■ Job ■
Write out the text of all the records below line for line, with no changes. Leave out the pictures.

■ Source material ■
========================================================================
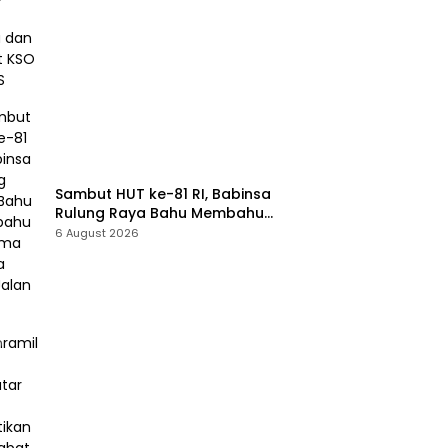
Cabut KSO PT PAS
Sambut HUT ke-81 RI, Babinsa
Rulung Raya Bahu Membahu
Bersama Warga Hiasi Jalan
6 August 2026
Desa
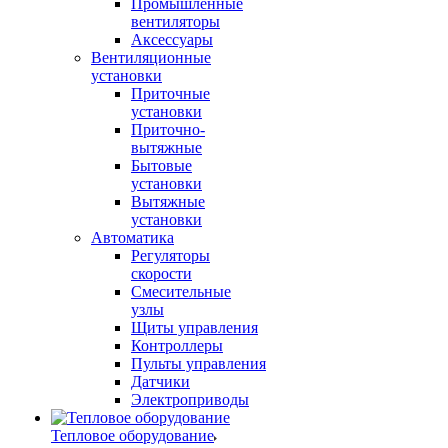
Промышленные
вентиляторы
Аксессуары
Вентиляционные
установки
Приточные
установки
Приточно-
вытяжные
Бытовые
установки
Вытяжные
установки
Автоматика
Регуляторы
скорости
Смесительные
узлы
Щиты управления
Контроллеры
Пульты управления
Датчики
Электроприводы
Тепловое оборудование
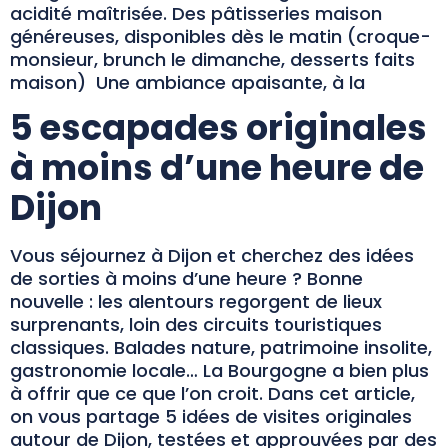
acidité maîtrisée. Des pâtisseries maison
généreuses, disponibles dès le matin (croque-
monsieur, brunch le dimanche, desserts faits
maison) Une ambiance apaisante, à la
5 escapades originales
à moins d’une heure de
Dijon
Vous séjournez à Dijon et cherchez des idées
de sorties à moins d’une heure ? Bonne
nouvelle : les alentours regorgent de lieux
surprenants, loin des circuits touristiques
classiques. Balades nature, patrimoine insolite,
gastronomie locale… La Bourgogne a bien plus
à offrir que ce que l’on croit. Dans cet article,
on vous partage 5 idées de visites originales
autour de Dijon, testées et approuvées par des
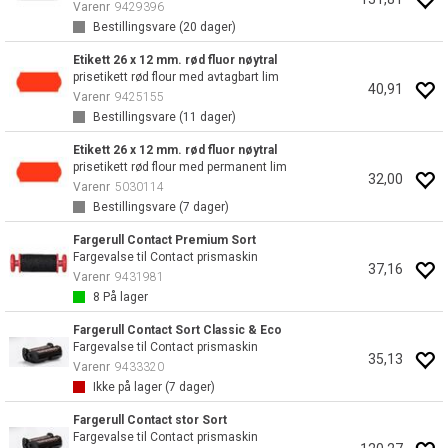
Varenr
9429396
Bestillingsvare (
20
dager)
Etikett 26 x 12 mm. rød fluor nøytral
prisetikett rød flour med avtagbart lim
40,91
Varenr
9425155
Bestillingsvare (
11
dager)
Etikett 26 x 12 mm. rød fluor nøytral
prisetikett rød flour med permanent lim
32,00
Varenr
5030114
Bestillingsvare (
7
dager)
Fargerull Contact Premium Sort
Fargevalse til Contact prismaskin
37,16
Varenr
9431981
8
På lager
Fargerull Contact Sort Classic & Eco
Fargevalse til Contact prismaskin
35,13
Varenr
9433320
Ikke på lager (
7
dager)
Fargerull Contact stor Sort
Fargevalse til Contact prismaskin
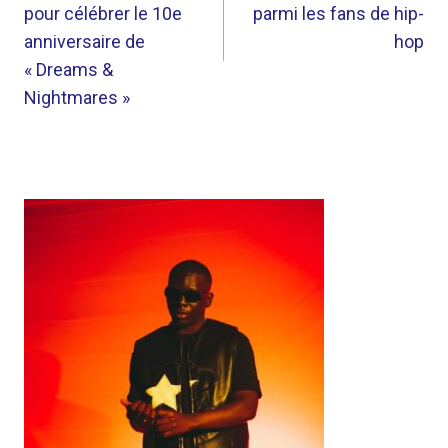
L’ARTICLE
pour célébrer le 10e
parmi les fans de hip-
anniversaire de
hop
« Dreams &
Nightmares »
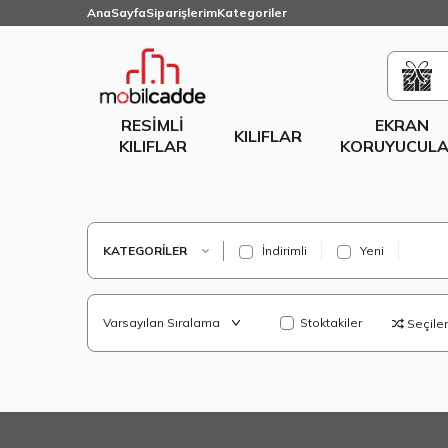
AnaSayfa
Siparişlerim
Kategoriler
RESIMLI
EKRAN
KILIFLAR
KILIFLAR
KORUYUCULA
KATEGORILER
İndirimli
Yeni
Stoktakiler
Seçilenl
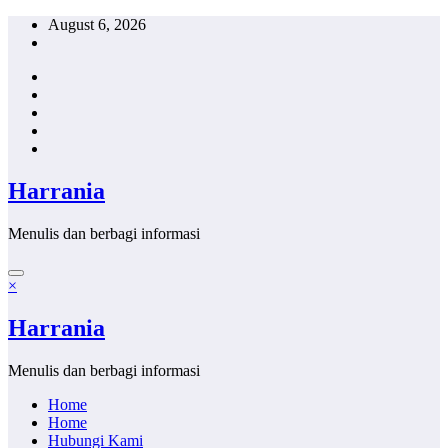
Skip
August 6, 2026
to
content
Harrania
Menulis dan berbagi informasi
×
Harrania
Menulis dan berbagi informasi
Home
Home
Hubungi Kami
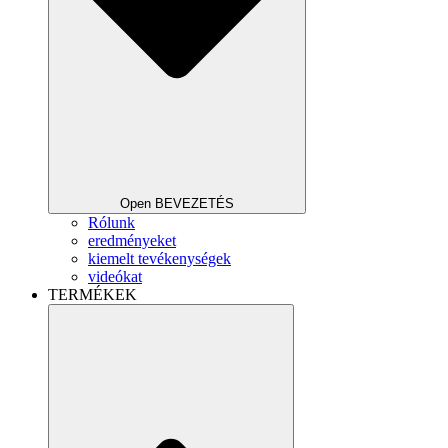
Open BEVEZETÉS
Rólunk
eredményeket
kiemelt tevékenységek
videókat
TERMÉKEK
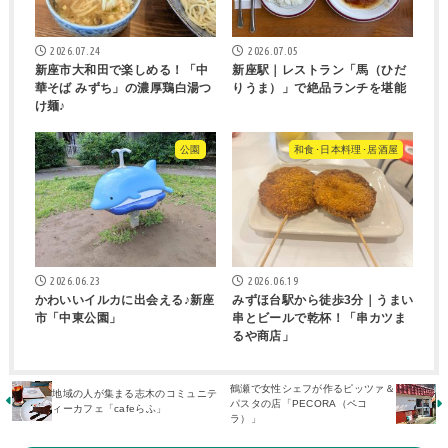
2026.07.24
2026.07.05
新座市大和田で楽しめる！「中
新座駅｜レストラン「馬（ひだ
華そば みずち」の濃厚鶏白湯つ
りうま）」で絶品ランチを堪能
け麺♪
公園
和食･日本料理･居酒屋
2026.06.23
2026.06.19
かわいいイルカに出会える♪新座
みずほ台駅から徒歩3分｜うまい
市「中東公園」
串とビールで乾杯！「串カツま
るや商店」
鶴瀬で女性シェフが作るピッツァ＆
地域の人が集まる志木のコミュニテ
パスタの店「PECORA（ペコ
ィーカフェ「cafeらふ」
ラ）」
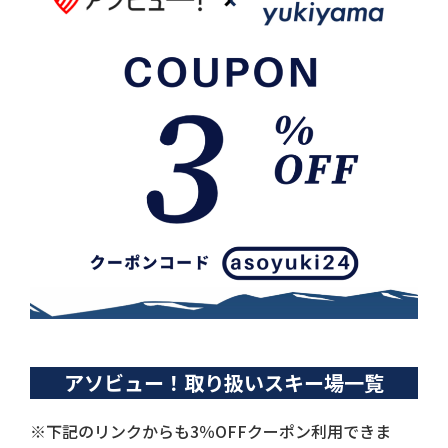
アソビュー！取り扱いスキー場一覧
※下記のリンクからも3％OFFクーポン利用できま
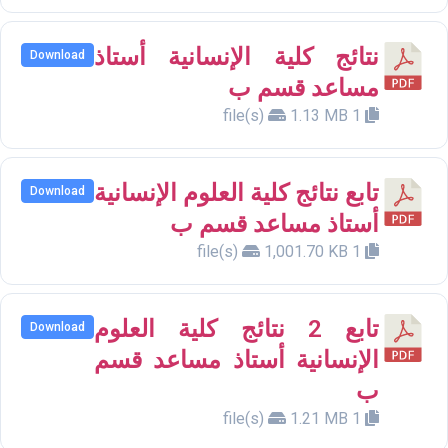
نتائج كلية الإنسانية أستاذ
Download
مساعد قسم ب
1.13 MB
1 file(s)
تابع نتائج كلية العلوم الإنسانية
Download
أستاذ مساعد قسم ب
1,001.70 KB
1 file(s)
تابع 2 نتائج كلية العلوم
Download
الإنسانية أستاذ مساعد قسم
ب
1.21 MB
1 file(s)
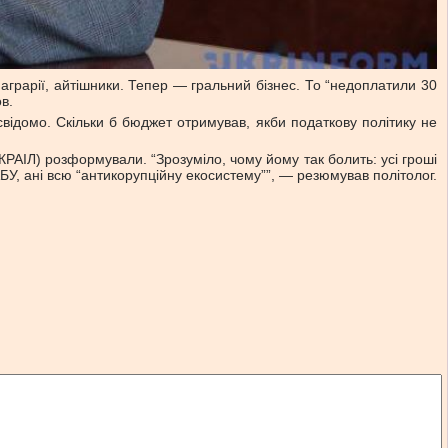
 аграрії, айтішники. Тепер — гральний бізнес. То “недоплатили 30
в.
свідомо. Скільки б бюджет отримував, якби податкову політику не
РАІЛ) розформували. “Зрозуміло, чому йому так болить: усі гроші
АБУ, ані всю “антикорупційну екосистему””, — резюмував політолог.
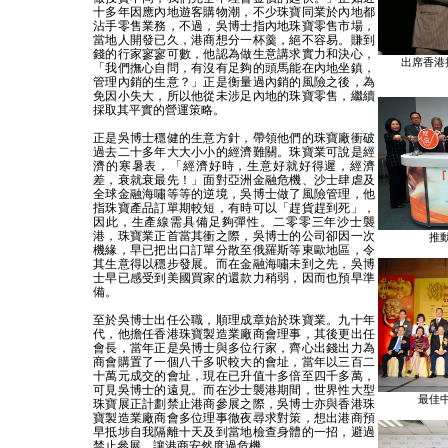
十多年因應內地遊客購物潮，不少珠寶同業於內地都
沾手零售業務，不過，吳博士指內地珠寶零售市場，
當地人開發已久，港商想分一杯羹，絕不容易。賺到
錢的行家寥寥可數，他認為做生意講求實力和決心，
出席香港
「我們撫心自問，有沒有足夠的頭馬能在內地坐鎮，
管理內銷的生意？」正是衡量過內銷的風險之後，為
免因小失大，所以他從未涉足內地的珠寶零售，繼續
採取其平實的營運策略。
正是吳博士穩健的生意方針，帶領他們的珠寶廠衝破
過去二十多年大大小小的經濟難關。珠寶業可說是經
濟的寒暑表，「經濟好時，生意好就好得遲，經濟
差，衰就衰最先！」面對亞洲金融危機、沙士肆虐及
全球金融海嘯等等的逆境，吳博士做了風險管理，他
指珠寶產品訂單期較短，有時可以「趕貨趕到死」，
因此，生產線需具備足夠彈性。二零零三年沙士襲
港，珠寶業正首當其衝之際，吳博士的公司卻因一次
推
機緣，早已把出口訂單分散至俄羅斯等東歐地區，令
其生意得以穩步發展。而在金融海嘯未到之先，吳博
士早已感受到美國買家的還款力稍弱，因而也預早準
備。
至於吳博士出任公職，順理成章始於珠寶業。九十年
代，他擔任香港珠寶製造業廠商會理事，其後更出任
會長，當年正是吳博士與多位行家，齊心出錢出力為
商會購置了一個八千多呎較大的會址，當年以三百二
十萬元成交的會址，現在已升值十多倍至四千多萬，
可見吳博士的遠見。而在沙士襲港期間，世界性大型
最佳
珠寶展正計劃禁止港商參展之際，吳博士亦與香港珠
寶製造業廠商會多位理事徹夜尋求對策，想出港商預
早抵埗自我隔離十天及到當地檢查身體的一招，避過
禁止參展，讓港商安然度過危機。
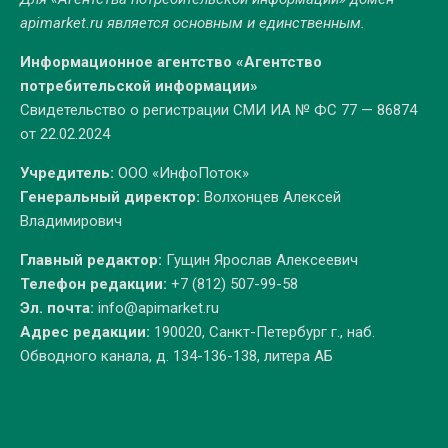
apimarket.ru
является основным и единственным.
Информационное агентство «Агентство
потребительской информации»
Свидетельство о регистрации СМИ ИА № ФС 77 — 86874
от 22.02.2024
Учредитель:
ООО «ИнфоПоток»
Генеральный директор:
Волхонцев Алексей
Владимирович
Главный редактор:
Гущин Ярослав Алексеевич
Телефон редакции:
+7 (812) 507-99-58
Эл. почта:
info@apimarket.ru
Адрес редакции:
190020, Санкт-Петербург г., наб.
Обводного канала, д. 134-136-138, литера АБ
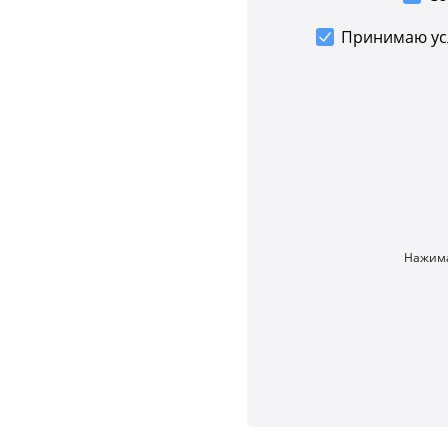
Принимаю у
Нажима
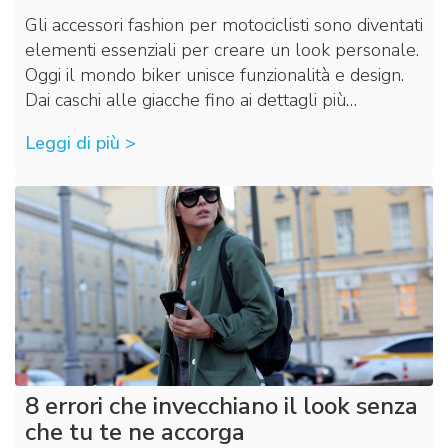
Gli accessori fashion per motociclisti sono diventati
elementi essenziali per creare un look personale.
Oggi il mondo biker unisce funzionalità e design.
Dai caschi alle giacche fino ai dettagli più…
Leggi di più >
8 errori che invecchiano il look senza
che tu te ne accorga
========================================================================
■ Answer ■
Cabut KSO PT PAS
Sambut HUT ke-81 RI, Babinsa
Rulung Raya Bahu Membahu
Bersama Warga Hiasi Jalan
6 August 2026
Desa
Промышленные
вентиляторы
Аксессуары
Вентиляционные
установки
Приточные
установки
Приточно-
вытяжные
Бытовые
установки
Вытяжные
установки
Автоматика
Регуляторы
скорости
Смесительные
узлы
Щиты управления
Контроллеры
Пульты управления
Датчики
Электроприводы
Тепловое оборудование
acidité maîtrisée. Des pâtisseries maison
généreuses, disponibles dès le matin (croque-
monsieur, brunch le dimanche, desserts faits
maison) Une ambiance apaisante, à la
5 escapades originales
à moins d’une heure de
Dijon
Vous séjournez à Dijon et cherchez des idées
de sorties à moins d’une heure ? Bonne
nouvelle : les alentours regorgent de lieux
surprenants, loin des circuits touristiques
classiques. Balades nature, patrimoine insolite,
gastronomie locale… La Bourgogne a bien plus
à offrir que ce que l’on croit. Dans cet article,
on vous partage 5 idées de visites originales
autour de Dijon, testées et approuvées par des
Varenr
9429396
Bestillingsvare (
20
dager)
Etikett 26 x 12 mm. rød fluor nøytral
prisetikett rød flour med avtagbart lim
40,91
Varenr
9425155
Bestillingsvare (
11
dager)
Etikett 26 x 12 mm. rød fluor nøytral
prisetikett rød flour med permanent lim
32,00
Varenr
5030114
Bestillingsvare (
7
dager)
Fargerull Contact Premium Sort
Fargevalse til Contact prismaskin
37,16
Varenr
9431981
8
På lager
Fargerull Contact Sort Classic & Eco
Fargevalse til Contact prismaskin
35,13
Varenr
9433320
Ikke på lager (
7
dager)
Fargerull Contact stor Sort
Fargevalse til Contact prismaskin
L’ARTICLE
pour célébrer le 10e
parmi les fans de hip-
anniversaire de
hop
« Dreams &
Nightmares »
AnaSayfa
Siparişlerim
Kategoriler
RESIMLI
EKRAN
KILIFLAR
KILIFLAR
KORUYUCULA
KATEGORILER
İndirimli
Yeni
Stoktakiler
Seçilenl
Skip
August 6, 2026
to
content
Harrania
Menulis dan berbagi informasi
×
Harrania
Menulis dan berbagi informasi
Home
Home
Hubungi Kami
Open BEVEZETÉS
Rólunk
eredményeket
kiemelt tevékenységek
videókat
TERMÉKEK
2026.07.24
2026.07.05
新座市大和田で楽しめる！「中
新座駅｜レストラン「馬（ひだ
華そば みずち」の濃厚鶏白湯つ
りうま）」で絶品ランチを堪能
け麺♪
公園
和食･日本料理･居酒屋
2026.06.23
2026.06.19
かわいいイルカに出会える♪新座
みずほ台駅から徒歩3分｜うまい
市「中東公園」
串とビールで乾杯！「串カツま
るや商店」
鶴瀬で女性シェフが作るピッツァ＆
地域の人が集まる志木のコミュニテ
パスタの店「PECORA（ペコ
ィーカフェ「cafeらふ」
ラ）」
アソビュー！取り扱いスキー場一覧
※下記のリンクからも3％OFFクーポン利用できま
نتائج كلية الإنسانية أستاذ
Download
مساعد قسم ب
1.13 MB
1 file(s)
تابع نتائج كلية العلوم الإنسانية
Download
أستاذ مساعد قسم ب
1,001.70 KB
1 file(s)
تابع 2 نتائج كلية العلوم
Download
الإنسانية أستاذ مساعد قسم
ب
1.21 MB
1 file(s)
 аграрії, айтішники. Тепер — гральний бізнес. То “недоплатили 30
в.
свідомо. Скільки б бюджет отримував, якби податкову політику не
РАІЛ) розформували. “Зрозуміло, чому йому так болить: усі гроші
АБУ, ані всю “антикорупційну екосистему””, — резюмував політолог.
十多年因應內地遊客購物潮，不少珠寶同業於內地都
沾手零售業務，不過，吳博士指內地珠寶零售市場，
當地人開發已久，港商想分一杯羹，絕不容易。賺到
錢的行家寥寥可數，他認為做生意講求實力和決心，
出席香港
「我們撫心自問，有沒有足夠的頭馬能在內地坐鎮，
管理內銷的生意？」正是衡量過內銷的風險之後，為
免因小失大，所以他從未涉足內地的珠寶零售，繼續
採取其平實的營運策略。
正是吳博士穩健的生意方針，帶領他們的珠寶廠衝破
過去二十多年大大小小的經濟難關。珠寶業可說是經
濟的寒暑表，「經濟好時，生意好就好得遲，經濟
差，衰就衰最先！」面對亞洲金融危機、沙士肆虐及
全球金融海嘯等等的逆境，吳博士做了風險管理，他
指珠寶產品訂單期較短，有時可以「趕貨趕到死」，
因此，生產線需具備足夠彈性。二零零三年沙士襲
港，珠寶業正首當其衝之際，吳博士的公司卻因一次
推
機緣，早已把出口訂單分散至俄羅斯等東歐地區，令
其生意得以穩步發展。而在金融海嘯未到之先，吳博
士早已感受到美國買家的還款力稍弱，因而也預早準
備。
至於吳博士出任公職，順理成章始於珠寶業。九十年
代，他擔任香港珠寶製造業廠商會理事，其後更出任
會長，當年正是吳博士與多位行家，齊心出錢出力為
商會購置了一個八千多呎較大的會址，當年以三百二
十萬元成交的會址，現在已升值十多倍至四千多萬，
可見吳博士的遠見。而在沙士襲港期間，世界性大型
最佳
珠寶展正計劃禁止港商參展之際，吳博士亦與香港珠
寶製造業廠商會多位理事徹夜尋求對策，想出港商預
早抵埗自我隔離十天及到當地檢查身體的一招，避過
禁止參展，讓港商安然度過危機。
apimarket.ru
является основным и единственным.
Информационное агентство «Агентство
потребительской информации»
Свидетельство о регистрации СМИ ИА № ФС 77 — 86874
от 22.02.2024
Учредитель:
ООО «ИнфоПоток»
Генеральный директор:
Волхонцев Алексей
Владимирович
Главный редактор:
Гущин Ярослав Алексеевич
Телефон редакции:
+7 (812) 507-99-58
Эл. почта:
info@apimarket.ru
Адрес редакции:
190020, Санкт-Петербург г., наб.
Обводного канала, д. 134-136-138, литера АБ
Принимаю у
Нажима
Gli accessori fashion per motociclisti sono diventati
elementi essenziali per creare un look personale.
Oggi il mondo biker unisce funzionalità e design.
Dai caschi alle giacche fino ai dettagli più…
Leggi di più >
8 errori che invecchiano il look senza
che tu te ne accorga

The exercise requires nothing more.